=== Exercise requirements ===
Your task is to restate exactly the lines from the one holding "14 & Discos de rotura \\" to the end of the entries below, inclusive.

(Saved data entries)

● ● ●

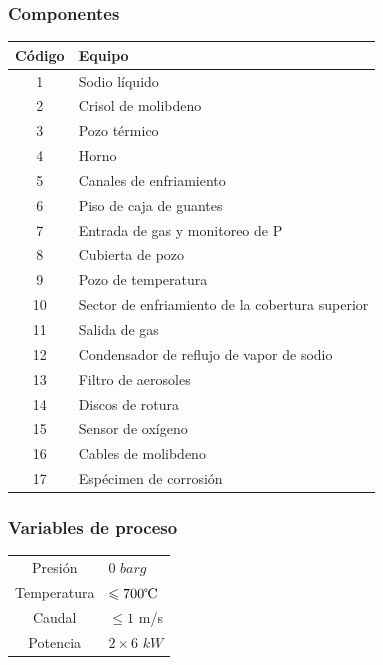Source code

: \documentclass{article}
\begin{document}
\subsubsection*{Componentes}
\begin{table}[H]
\centering
\begin{tabular}{cp{4cm}}
\toprule
Código & Equipo \\
\midrule
1 & Sodio líquido \\
2 & Crisol de molibdeno \\
3 & Pozo térmico \\
4 & Horno \\
5 & Canales de \newline enfriamiento \\
6 & Piso de caja de guantes \\
7 & Entrada de gas y \newline monitoreo de P \\
8 & Cubierta de pozo \\
9 & Pozo de temperatura \\
10 & Sector de enfriamiento de la cobertura superior \\
11 & Salida de gas \\
12 & Condensador de reflujo de vapor de sodio \\
13 & Filtro de aerosoles \\
14 & Discos de rotura \\
15 & Sensor de oxígeno \\
16 & Cables de molibdeno \\
17 & Espécimen de \newline corrosión \\
\bottomrule
\end{tabular}
\end{table}
\subsubsection*{Variables de proceso}
\begin{table}[H]
\centering
\begin{tabular}{cp{3.5cm}}
\toprule
Presión & 0 $barg$ \\
Temperatura & $\leqslant700\celsius$ \\
Caudal & $\leqslant 1$ m/s \\
Potencia & $2\times6$ $kW$ \\
\bottomrule
\end{tabular}
\end{table}
\end{document}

● ● ●

=== Solved problem ===
14 & Discos de rotura \\
15 & Sensor de oxígeno \\
16 & Cables de molibdeno \\
17 & Espécimen de \newline corrosión \\
\bottomrule
\end{tabular}
\end{table}
\subsubsection*{Variables de proceso}
\begin{table}[H]
\centering
\begin{tabular}{cp{3.5cm}}
\toprule
Presión & 0 $barg$ \\
Temperatura & $\leqslant700\celsius$ \\
Caudal & $\leqslant 1$ m/s \\
Potencia & $2\times6$ $kW$ \\
\bottomrule
\end{tabular}
\end{table}
\end{document}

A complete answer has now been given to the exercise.